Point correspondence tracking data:
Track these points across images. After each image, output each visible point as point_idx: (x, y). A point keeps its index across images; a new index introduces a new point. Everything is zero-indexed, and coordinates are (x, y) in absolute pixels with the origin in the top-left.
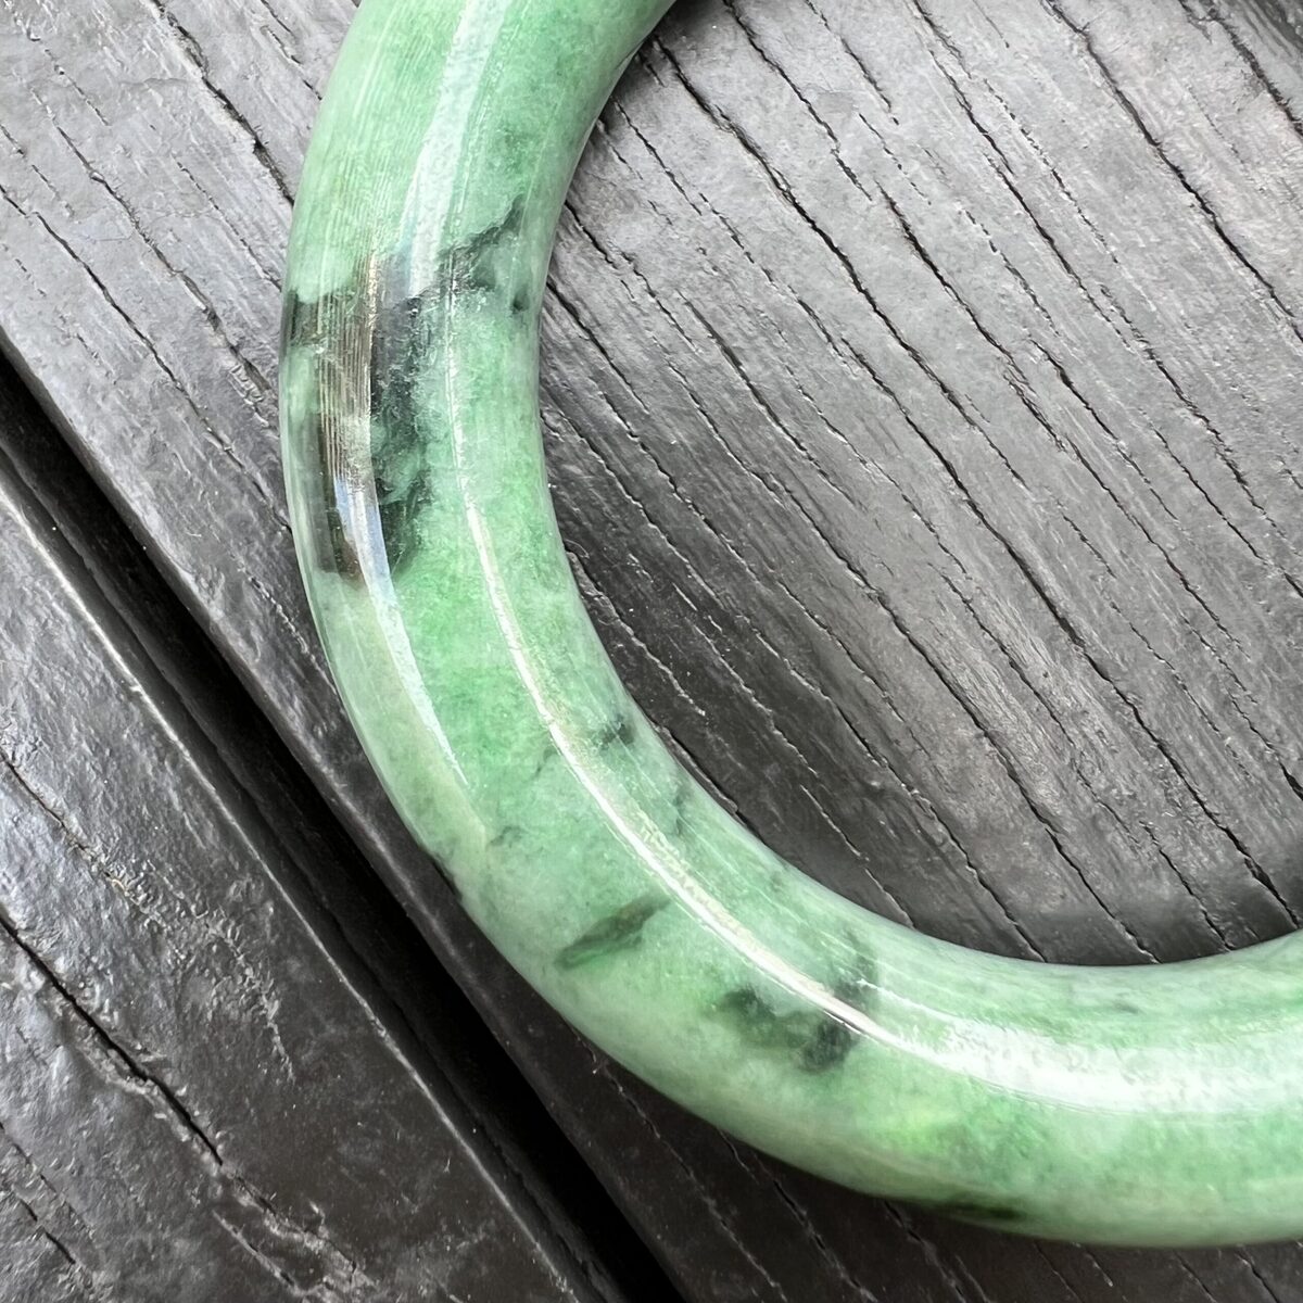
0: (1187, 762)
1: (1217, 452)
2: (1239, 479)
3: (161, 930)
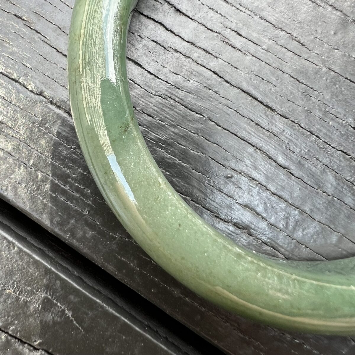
0: (321, 135)
1: (293, 39)
2: (302, 45)
3: (27, 301)
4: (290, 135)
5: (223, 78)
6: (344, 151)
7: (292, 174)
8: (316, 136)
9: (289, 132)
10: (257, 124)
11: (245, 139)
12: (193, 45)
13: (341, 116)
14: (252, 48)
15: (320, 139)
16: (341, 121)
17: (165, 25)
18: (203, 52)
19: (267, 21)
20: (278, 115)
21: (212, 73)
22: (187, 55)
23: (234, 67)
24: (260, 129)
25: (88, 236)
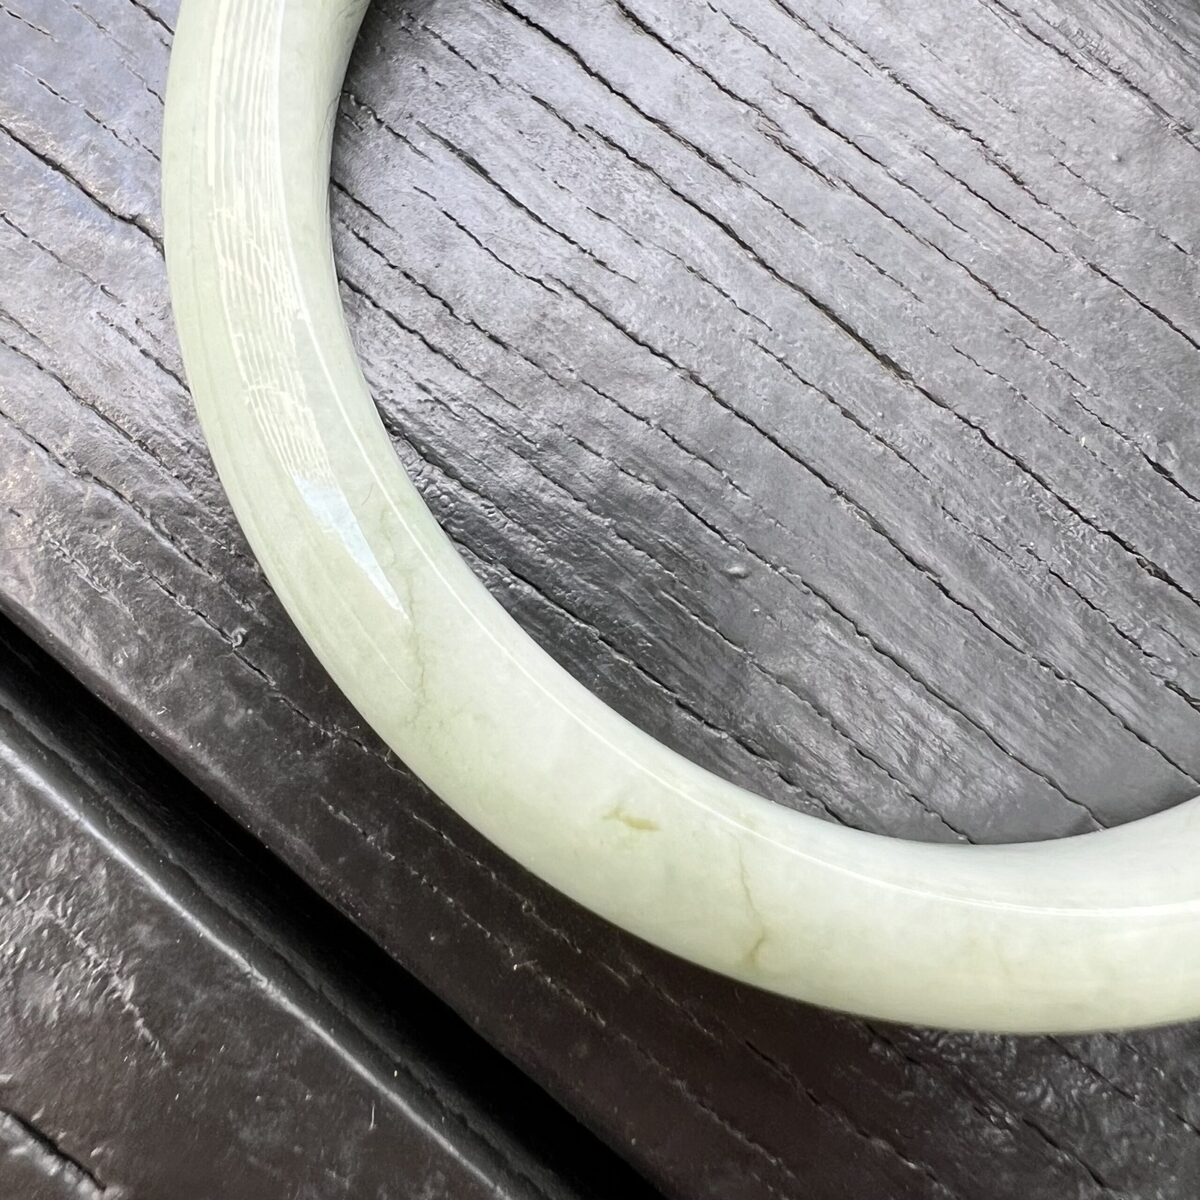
0: (1049, 474)
1: (987, 159)
2: (1016, 180)
4: (952, 463)
5: (750, 249)
6: (1120, 536)
7: (946, 593)
8: (1033, 475)
9: (947, 452)
10: (846, 413)
11: (801, 457)
12: (668, 130)
13: (1120, 422)
14: (856, 167)
15: (1045, 486)
16: (1118, 437)
17: (583, 54)
18: (695, 157)
19: (911, 91)
20: (917, 391)
21: (719, 228)
22: (644, 158)
23: (792, 220)
25: (230, 722)
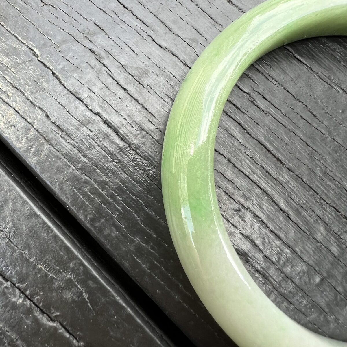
0: (318, 190)
1: (307, 110)
2: (314, 116)
3: (54, 278)
4: (293, 186)
5: (245, 130)
6: (336, 208)
7: (290, 219)
8: (314, 191)
9: (292, 183)
10: (267, 172)
13: (338, 179)
14: (273, 111)
15: (317, 194)
16: (337, 183)
19: (288, 92)
20: (285, 168)
21: (238, 124)
23: (256, 123)
24: (270, 176)
25: (113, 235)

* **Task directions**: Return the records exactly. Don't carry the pictures over.

* **Your solution**:
Track these points across images. After each image, output each visible point as point_idx: (x, y). A point keeps its index across images; a new index introduces a new point. Everything is zero-indexed, and coordinates are (x, y) in absolute pixels with the origin in the top-left.
0: (1187, 762)
1: (1217, 452)
2: (1239, 479)
3: (161, 930)
0: (321, 135)
1: (293, 39)
2: (302, 45)
3: (27, 301)
4: (290, 135)
5: (223, 78)
6: (344, 151)
7: (292, 174)
8: (316, 136)
9: (289, 132)
10: (257, 124)
11: (245, 139)
12: (193, 45)
13: (341, 116)
14: (252, 48)
15: (320, 139)
16: (341, 121)
17: (165, 25)
18: (203, 52)
19: (267, 21)
20: (278, 115)
21: (212, 73)
22: (187, 55)
23: (234, 67)
24: (260, 129)
25: (88, 236)
0: (1049, 474)
1: (987, 159)
2: (1016, 180)
4: (952, 463)
5: (750, 249)
6: (1120, 536)
7: (946, 593)
8: (1033, 475)
9: (947, 452)
10: (846, 413)
11: (801, 457)
12: (668, 130)
13: (1120, 422)
14: (856, 167)
15: (1045, 486)
16: (1118, 437)
17: (583, 54)
18: (695, 157)
19: (911, 91)
20: (917, 391)
21: (719, 228)
22: (644, 158)
23: (792, 220)
25: (230, 722)
0: (318, 190)
1: (307, 110)
2: (314, 116)
3: (54, 278)
4: (293, 186)
5: (245, 130)
6: (336, 208)
7: (290, 219)
8: (314, 191)
9: (292, 183)
10: (267, 172)
13: (338, 179)
14: (273, 111)
15: (317, 194)
16: (337, 183)
19: (288, 92)
20: (285, 168)
21: (238, 124)
23: (256, 123)
24: (270, 176)
25: (113, 235)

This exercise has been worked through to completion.